▸ PROBLEM
Since pictures are not wanted in the copy, output only the rest of each record exactly.

(MATERIAL SHOWN Opens)

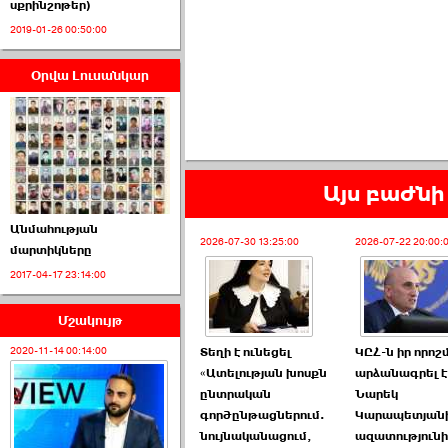
սքրինշոթեր)
2019-01-26 00:50:00
Օրվա Լուսանկար
ՈՒՂԻՂ․ ԱԺ-ն
Կառավարության ›››
2026-07-01 00:52:00
Այս բաժնի 
Անմահության
2026-07-30 13:25:00
2026-07-22 20:00:
մարտիկները
2017-04-17 23:14:00
ՍԴ-ն հուլիսի 1-ին
կհեռանա ›››
Մշակույթ
2026-07-01 00:08:00
Տեղի է ունեցել
ԿԸՀ-ն իր որո
2020-11-14 00:14:00
«Ատելության խոսքն
արձանագրել է,
ընտրական
Նարեկ
գործընթացներում.
Կարապետյան
նույնականացում,
ազատություն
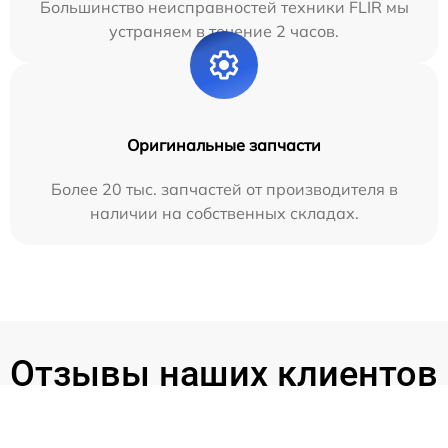
Большинство неисправностей техники FLIR мы
устраняем в течение 2 часов.
Оригинальные запчасти
Более 20 тыс. запчастей от производителя в
наличии на собственных складах.
Отзывы наших клиентов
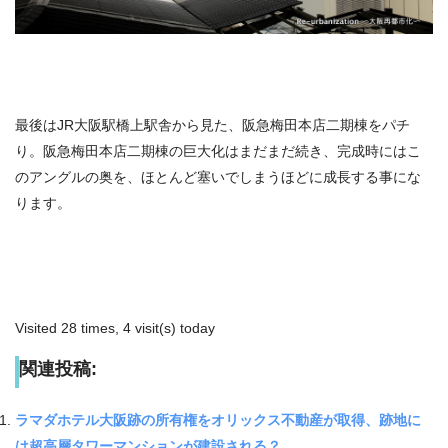
最後はJR大阪駅橋上駅舎から見た、阪急梅田本店二期棟をパチ
り。阪急梅田本店二期棟の巨大化はまだまだ続き、完成時にはこ
のアングルの奥を、ほとんど塞いでしまうほどに成長する事にな
ります。
Visited 28 times, 4 visit(s) today
関連投稿:
ラマダホテル大阪跡の所有権をオリックス不動産が取得、跡地に
は超高層タワーマンションが建設される？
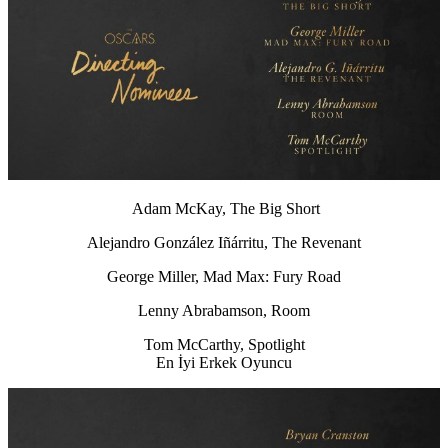
Adam McKay, The Big Short
Alejandro González Iñárritu
, The Revenant
George Miller, Mad Max: Fury Road
Lenny Abrabamson, Room
Tom McCarthy, Spotlight
En İyi Erkek Oyuncu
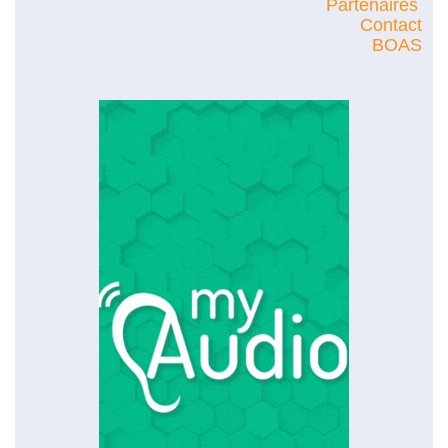
Partenaires
Contact
BOAS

(MATERIAL SHOWN Closes)

▸ ANSWER TO THE EXERCISE
սքրինշոթեր)
2019-01-26 00:50:00
Օրվա Լուսանկար
ՈՒՂԻՂ․ ԱԺ-ն
Կառավարության ›››
2026-07-01 00:52:00
Այս բաժնի 
Անմահության
2026-07-30 13:25:00
2026-07-22 20:00:
մարտիկները
2017-04-17 23:14:00
ՍԴ-ն հուլիսի 1-ին
կհեռանա ›››
Մշակույթ
2026-07-01 00:08:00
Տեղի է ունեցել
ԿԸՀ-ն իր որո
2020-11-14 00:14:00
«Ատելության խոսքն
արձանագրել է,
ընտրական
Նարեկ
գործընթացներում.
Կարապետյան
նույնականացում,
ազատություն
Большинство неисправностей техники FLIR мы
устраняем в течение 2 часов.
Оригинальные запчасти
Более 20 тыс. запчастей от производителя в
наличии на собственных складах.
Отзывы наших клиентов
最後はJR大阪駅橋上駅舎から見た、阪急梅田本店二期棟をパチ
り。阪急梅田本店二期棟の巨大化はまだまだ続き、完成時にはこ
のアングルの奥を、ほとんど塞いでしまうほどに成長する事にな
ります。
Visited 28 times, 4 visit(s) today
関連投稿:
ラマダホテル大阪跡の所有権をオリックス不動産が取得、跡地に
は超高層タワーマンションが建設される？
Adam McKay, The Big Short
Alejandro González Iñárritu
, The Revenant
George Miller, Mad Max: Fury Road
Lenny Abrabamson, Room
Tom McCarthy, Spotlight
En İyi Erkek Oyuncu
Partenaires
Contact
BOAS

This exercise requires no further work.